Lass dich doch nicht so schnell entmutigen!
In welchem Format hast du denn die nachbearbeitete
Datei abgespeichert? Als .PSD oder so vermute ich mal.

Vorschlag:
Probiere doch einmal folgendes. Exportiere den Filmstreifen
einfach noch einmal, wie du es beim ersten mal gemacht hast.
Öffne diesen dann in PS und öffne auch deine Nachbearbeitete
Datei im Format (.PSD oder welches Format es auch immer sein
mag). 

Diese beiden Bilder müssten ja bis auf die Dateiendung in Sachen
Grösse Identisch sein. Markiere die Nachbearbeitete Version mit
Ctrl+a und kopiere sie mit Ctrl+c.

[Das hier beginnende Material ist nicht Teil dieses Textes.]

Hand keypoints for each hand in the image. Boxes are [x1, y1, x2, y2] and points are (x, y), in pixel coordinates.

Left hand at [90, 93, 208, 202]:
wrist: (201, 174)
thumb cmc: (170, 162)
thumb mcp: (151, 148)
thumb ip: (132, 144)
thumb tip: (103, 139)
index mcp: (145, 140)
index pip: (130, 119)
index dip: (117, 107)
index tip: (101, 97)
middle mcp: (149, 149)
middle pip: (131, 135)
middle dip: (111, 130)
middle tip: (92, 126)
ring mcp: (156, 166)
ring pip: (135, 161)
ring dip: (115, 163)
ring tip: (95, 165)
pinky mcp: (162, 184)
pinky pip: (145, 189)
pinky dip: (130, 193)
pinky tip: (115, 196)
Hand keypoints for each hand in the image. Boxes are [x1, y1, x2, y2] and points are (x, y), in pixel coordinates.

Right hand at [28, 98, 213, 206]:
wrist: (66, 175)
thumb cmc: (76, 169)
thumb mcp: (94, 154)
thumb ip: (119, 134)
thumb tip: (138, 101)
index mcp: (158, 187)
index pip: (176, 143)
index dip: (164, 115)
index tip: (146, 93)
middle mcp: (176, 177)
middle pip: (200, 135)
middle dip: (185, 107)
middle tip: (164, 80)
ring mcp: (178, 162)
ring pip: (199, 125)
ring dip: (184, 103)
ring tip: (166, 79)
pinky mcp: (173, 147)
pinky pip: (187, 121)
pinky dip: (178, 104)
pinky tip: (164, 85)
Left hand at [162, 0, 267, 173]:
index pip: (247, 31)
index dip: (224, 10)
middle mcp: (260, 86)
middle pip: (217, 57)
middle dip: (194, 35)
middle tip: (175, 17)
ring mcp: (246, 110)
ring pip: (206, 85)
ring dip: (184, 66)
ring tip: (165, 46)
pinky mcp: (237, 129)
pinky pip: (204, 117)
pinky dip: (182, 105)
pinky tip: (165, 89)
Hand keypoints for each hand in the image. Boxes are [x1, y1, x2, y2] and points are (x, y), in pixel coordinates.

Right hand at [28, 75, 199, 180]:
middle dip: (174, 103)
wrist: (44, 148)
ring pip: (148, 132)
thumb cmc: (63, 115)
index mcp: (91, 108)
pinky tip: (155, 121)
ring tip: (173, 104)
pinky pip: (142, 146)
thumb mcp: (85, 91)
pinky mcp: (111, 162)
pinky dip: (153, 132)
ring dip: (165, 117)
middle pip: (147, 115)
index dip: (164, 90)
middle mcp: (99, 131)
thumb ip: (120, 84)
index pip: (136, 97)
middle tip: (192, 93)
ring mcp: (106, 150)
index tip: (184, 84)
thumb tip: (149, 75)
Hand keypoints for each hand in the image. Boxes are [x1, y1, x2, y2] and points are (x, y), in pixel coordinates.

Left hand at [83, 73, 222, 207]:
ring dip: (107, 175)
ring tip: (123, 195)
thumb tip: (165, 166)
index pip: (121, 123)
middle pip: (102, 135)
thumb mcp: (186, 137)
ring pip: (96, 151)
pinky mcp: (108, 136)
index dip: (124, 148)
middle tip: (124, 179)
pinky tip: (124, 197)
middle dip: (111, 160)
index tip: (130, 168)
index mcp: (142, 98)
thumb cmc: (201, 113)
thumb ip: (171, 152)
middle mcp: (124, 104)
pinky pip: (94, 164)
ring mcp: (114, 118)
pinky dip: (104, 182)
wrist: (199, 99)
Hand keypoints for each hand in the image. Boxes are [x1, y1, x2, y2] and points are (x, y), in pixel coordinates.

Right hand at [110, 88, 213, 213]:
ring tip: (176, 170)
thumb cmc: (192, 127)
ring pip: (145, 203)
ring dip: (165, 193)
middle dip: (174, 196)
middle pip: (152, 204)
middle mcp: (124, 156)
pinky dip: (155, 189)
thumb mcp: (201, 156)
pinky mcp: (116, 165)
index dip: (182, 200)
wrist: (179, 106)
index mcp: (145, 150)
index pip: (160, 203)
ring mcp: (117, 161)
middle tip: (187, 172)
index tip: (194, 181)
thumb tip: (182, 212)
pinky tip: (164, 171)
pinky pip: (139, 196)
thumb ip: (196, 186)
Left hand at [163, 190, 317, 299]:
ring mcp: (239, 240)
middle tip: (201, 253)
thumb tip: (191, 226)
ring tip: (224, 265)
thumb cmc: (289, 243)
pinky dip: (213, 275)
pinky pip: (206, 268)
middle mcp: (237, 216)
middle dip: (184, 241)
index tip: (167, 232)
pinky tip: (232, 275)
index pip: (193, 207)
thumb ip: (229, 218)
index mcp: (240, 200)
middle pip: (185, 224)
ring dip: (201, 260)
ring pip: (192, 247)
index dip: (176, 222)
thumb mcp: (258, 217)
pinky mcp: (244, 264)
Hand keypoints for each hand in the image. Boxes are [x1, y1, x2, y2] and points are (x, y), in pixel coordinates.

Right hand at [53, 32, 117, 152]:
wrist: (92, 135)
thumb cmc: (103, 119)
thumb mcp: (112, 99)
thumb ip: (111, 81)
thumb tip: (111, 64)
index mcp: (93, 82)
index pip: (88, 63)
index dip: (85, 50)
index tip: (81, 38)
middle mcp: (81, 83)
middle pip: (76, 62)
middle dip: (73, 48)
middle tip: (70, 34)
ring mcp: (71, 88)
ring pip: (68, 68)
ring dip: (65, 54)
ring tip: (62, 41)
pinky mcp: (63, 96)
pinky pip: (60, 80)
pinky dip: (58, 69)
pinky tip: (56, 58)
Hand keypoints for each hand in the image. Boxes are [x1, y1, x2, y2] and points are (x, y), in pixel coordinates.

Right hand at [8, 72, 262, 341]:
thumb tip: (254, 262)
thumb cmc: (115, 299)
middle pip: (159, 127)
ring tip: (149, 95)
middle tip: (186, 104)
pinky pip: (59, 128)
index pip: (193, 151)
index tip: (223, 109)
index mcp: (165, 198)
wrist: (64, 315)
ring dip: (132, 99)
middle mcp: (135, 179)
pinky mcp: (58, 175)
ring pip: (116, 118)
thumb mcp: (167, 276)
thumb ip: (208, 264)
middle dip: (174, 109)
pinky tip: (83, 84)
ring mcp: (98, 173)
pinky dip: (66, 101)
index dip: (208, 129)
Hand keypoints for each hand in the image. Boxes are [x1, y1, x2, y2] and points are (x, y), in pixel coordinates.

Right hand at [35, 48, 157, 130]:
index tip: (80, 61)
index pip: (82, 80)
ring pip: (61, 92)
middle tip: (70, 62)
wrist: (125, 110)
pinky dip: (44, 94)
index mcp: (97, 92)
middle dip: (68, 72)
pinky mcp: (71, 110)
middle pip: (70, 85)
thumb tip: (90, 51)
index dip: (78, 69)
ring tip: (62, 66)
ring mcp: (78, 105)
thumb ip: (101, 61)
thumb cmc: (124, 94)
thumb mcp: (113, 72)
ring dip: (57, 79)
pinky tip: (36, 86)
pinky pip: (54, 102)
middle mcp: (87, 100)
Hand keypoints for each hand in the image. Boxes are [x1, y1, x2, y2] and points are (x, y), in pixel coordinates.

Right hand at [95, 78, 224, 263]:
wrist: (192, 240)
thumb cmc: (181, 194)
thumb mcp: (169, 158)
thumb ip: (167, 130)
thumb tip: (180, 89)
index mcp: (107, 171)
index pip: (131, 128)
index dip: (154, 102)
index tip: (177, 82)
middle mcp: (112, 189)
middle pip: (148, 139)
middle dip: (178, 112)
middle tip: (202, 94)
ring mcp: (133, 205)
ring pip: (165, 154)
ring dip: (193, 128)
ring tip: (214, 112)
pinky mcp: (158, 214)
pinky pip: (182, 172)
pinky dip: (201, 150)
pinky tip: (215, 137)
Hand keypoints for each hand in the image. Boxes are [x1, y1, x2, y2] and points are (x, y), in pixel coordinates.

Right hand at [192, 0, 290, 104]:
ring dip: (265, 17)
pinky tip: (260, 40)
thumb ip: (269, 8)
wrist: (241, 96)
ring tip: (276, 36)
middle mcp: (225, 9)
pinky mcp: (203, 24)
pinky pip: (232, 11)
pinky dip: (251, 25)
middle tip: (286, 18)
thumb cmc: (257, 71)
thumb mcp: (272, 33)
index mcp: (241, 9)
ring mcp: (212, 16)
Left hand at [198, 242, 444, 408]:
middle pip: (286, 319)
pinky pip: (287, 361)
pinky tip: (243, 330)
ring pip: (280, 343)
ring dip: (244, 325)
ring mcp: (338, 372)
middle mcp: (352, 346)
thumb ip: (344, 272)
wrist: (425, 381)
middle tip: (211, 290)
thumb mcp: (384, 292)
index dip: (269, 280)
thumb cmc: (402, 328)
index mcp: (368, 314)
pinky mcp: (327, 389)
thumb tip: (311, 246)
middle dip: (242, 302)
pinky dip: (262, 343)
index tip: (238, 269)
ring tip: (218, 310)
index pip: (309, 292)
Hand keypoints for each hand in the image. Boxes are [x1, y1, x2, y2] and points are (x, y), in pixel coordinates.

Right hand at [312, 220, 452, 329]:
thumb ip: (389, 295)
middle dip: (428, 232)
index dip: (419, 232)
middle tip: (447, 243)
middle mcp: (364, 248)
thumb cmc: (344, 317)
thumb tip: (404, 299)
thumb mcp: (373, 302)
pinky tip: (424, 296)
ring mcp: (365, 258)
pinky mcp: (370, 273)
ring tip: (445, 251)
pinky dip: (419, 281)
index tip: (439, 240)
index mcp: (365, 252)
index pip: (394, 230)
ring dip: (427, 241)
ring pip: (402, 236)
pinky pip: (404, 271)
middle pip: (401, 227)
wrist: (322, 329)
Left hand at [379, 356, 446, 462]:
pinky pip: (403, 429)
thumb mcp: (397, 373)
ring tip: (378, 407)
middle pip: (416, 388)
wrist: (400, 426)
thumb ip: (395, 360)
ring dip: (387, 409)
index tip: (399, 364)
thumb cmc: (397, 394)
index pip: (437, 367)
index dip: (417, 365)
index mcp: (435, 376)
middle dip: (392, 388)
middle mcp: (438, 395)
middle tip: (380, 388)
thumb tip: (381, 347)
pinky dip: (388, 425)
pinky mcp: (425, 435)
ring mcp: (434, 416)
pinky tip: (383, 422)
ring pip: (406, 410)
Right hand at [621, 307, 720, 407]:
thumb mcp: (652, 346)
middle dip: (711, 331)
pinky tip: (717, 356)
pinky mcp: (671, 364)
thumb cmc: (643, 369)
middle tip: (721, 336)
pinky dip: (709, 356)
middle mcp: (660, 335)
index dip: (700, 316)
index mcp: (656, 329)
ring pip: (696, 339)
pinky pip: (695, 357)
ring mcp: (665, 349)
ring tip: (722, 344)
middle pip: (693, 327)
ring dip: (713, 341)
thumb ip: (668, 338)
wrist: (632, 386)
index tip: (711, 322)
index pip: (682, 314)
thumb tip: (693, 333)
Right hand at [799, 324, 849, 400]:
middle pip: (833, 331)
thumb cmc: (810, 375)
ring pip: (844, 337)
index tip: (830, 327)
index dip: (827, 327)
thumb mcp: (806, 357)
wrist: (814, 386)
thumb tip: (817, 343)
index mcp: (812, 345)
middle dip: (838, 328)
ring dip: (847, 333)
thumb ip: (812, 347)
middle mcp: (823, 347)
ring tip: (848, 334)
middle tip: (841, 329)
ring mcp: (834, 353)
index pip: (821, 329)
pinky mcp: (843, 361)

Dann gehst du in den neu exportierten
Filmstreifen den du noch nicht verändert hast und fügst die Kopie mit
Ctrl+v ein. Die Nachbearbeitete Version müsste jetzt über dem 
original Filmstreifen liegen. Nun noch auf Hintergrundebene
redurieren und alles mit dem normalen »speichern« abspeichern.

Das müsste eigentlich so reibungslos funktionieren. Ansonsten kann
ich dir nur noch anbieten mir mal beide Dateien zu schicken, damit
ich da mal drüberschauen kann, aber eigentlich müsstest du das
so hinbekommen.


----------